Breast cancer is identified to be a major killer of middle-aged women, and the second most common cause of death by cancer. It is estimated that one out of every eight American women living up to 95-years-old develop breast cancer. The number of deaths from breast carcinoma is now declining due to the improved screening methods, early diagnosis, and treatments.
What are the risk factors for breast cancer?
- Female sex
If you are woman, you are 100 times more likely to develop breast cancer compared to men. (Yes, men also can develop breast cancer! Even though it is not prominent, males also have breast tissue from which cancers can develop but this is very rare.)
Females above 30-years-old are at a higher risk of developing breast cancer. Breast cancer is found to be a common cause of death in women between the ages of 40-years-old and 50-years-old.
Breast cancer is found to be more common among caucasians and Jews, and is rare for women in Japan and Taiwan.
- Family history
If you have a strong family history of breast cancer (i.e. two first degree relatives), then you have a five-fold risk of developing breast cancer, especially if they had a history of bilateral or premenopausal diagnosed cancer. A strong family history only accounts to 10% of all breast cancer while, 50% are accounted by genetic factors.

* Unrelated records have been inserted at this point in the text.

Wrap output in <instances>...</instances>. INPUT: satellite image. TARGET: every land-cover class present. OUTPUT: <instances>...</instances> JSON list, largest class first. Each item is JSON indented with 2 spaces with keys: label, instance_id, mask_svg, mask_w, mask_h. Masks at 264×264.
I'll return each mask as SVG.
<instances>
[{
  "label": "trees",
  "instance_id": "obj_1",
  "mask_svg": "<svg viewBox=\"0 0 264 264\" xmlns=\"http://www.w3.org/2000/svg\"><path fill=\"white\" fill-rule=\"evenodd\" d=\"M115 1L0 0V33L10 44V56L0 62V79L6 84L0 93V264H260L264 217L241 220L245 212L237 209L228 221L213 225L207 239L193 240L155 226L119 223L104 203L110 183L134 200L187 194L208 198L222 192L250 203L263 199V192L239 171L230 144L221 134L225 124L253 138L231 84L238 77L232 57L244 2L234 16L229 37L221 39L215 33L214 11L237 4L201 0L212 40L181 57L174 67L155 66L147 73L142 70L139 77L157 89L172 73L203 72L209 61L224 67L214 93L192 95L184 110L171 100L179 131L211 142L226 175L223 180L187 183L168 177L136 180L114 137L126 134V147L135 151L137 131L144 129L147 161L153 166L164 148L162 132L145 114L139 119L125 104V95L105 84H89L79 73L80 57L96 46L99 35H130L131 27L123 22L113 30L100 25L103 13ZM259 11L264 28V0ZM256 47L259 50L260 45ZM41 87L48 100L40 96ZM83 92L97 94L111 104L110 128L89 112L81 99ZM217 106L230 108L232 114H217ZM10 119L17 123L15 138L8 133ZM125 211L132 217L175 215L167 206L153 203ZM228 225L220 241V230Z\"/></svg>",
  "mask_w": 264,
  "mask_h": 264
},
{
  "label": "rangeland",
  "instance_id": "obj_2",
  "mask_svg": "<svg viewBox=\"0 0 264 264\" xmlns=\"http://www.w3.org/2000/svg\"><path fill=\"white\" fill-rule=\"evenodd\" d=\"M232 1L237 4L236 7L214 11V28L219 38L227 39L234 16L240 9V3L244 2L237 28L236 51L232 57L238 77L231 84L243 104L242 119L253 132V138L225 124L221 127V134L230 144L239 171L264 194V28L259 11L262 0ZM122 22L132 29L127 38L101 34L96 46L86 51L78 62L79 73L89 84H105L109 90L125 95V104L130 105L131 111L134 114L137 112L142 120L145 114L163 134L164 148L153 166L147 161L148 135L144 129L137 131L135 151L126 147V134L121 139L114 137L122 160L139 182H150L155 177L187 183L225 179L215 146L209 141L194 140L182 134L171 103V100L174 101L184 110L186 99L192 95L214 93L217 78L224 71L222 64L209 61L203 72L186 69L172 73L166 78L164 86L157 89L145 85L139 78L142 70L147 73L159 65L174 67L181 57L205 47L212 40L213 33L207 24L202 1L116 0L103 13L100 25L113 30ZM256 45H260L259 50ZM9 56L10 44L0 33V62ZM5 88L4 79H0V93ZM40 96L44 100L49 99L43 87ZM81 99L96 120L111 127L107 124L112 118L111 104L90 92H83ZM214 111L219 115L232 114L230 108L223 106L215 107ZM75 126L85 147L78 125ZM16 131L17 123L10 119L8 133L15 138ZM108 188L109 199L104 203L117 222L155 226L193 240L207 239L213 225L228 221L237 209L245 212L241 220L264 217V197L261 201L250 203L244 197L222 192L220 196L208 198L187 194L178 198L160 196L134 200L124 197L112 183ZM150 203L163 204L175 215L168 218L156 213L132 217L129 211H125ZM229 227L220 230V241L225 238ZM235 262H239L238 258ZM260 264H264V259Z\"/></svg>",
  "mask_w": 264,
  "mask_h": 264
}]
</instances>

BRCA 1 and BRCA 2 genes have been found to be on chromosome 17 in women with a family history of carcinoma of the breast. These genes are associated with an increased risk. S mutation in either of these leads to an 80% to a 90% risk of developing the disease.
- Your medical history
If you have a past history of a breast cancer or a previous history of a benign breast disease such as fibrocystic changes, then you are at a higher risk of developing breast cancer.
- Menstrual history
Early menarche (before 12-years-old) or late menopause (after 50-years-old) increasess your estrogen window i.e. you will be exposed to estrogen for a longer time period compared to others, which makes you more at risk of developing the women.
- Pregnancy history
If you have never conceived, or if you conceived your first pregnancy at a later age (after 30-years-old) the risk of developing breast cancer is higher compared to others who have conceived early.
- Breast feeding
As you may know, one advantage of breast feeding is that it will reduce your risk of developing breast cancer. The longer you breast feed, less of a risk.
- Hormonal factors
If you are on long-term oral contraceptive pills (OCP’s) or on Hormonal Replacement Therapy (HRT) for more than 10 years, then the chances of developing breast cancer is high.
- Other factors
Other factors, such as obesity, exposure to irradiation, and chronic alcoholism increase the likelihood of developing the disease. However, surprisingly, smoking has not shown to increase the risk of breast cancer in women.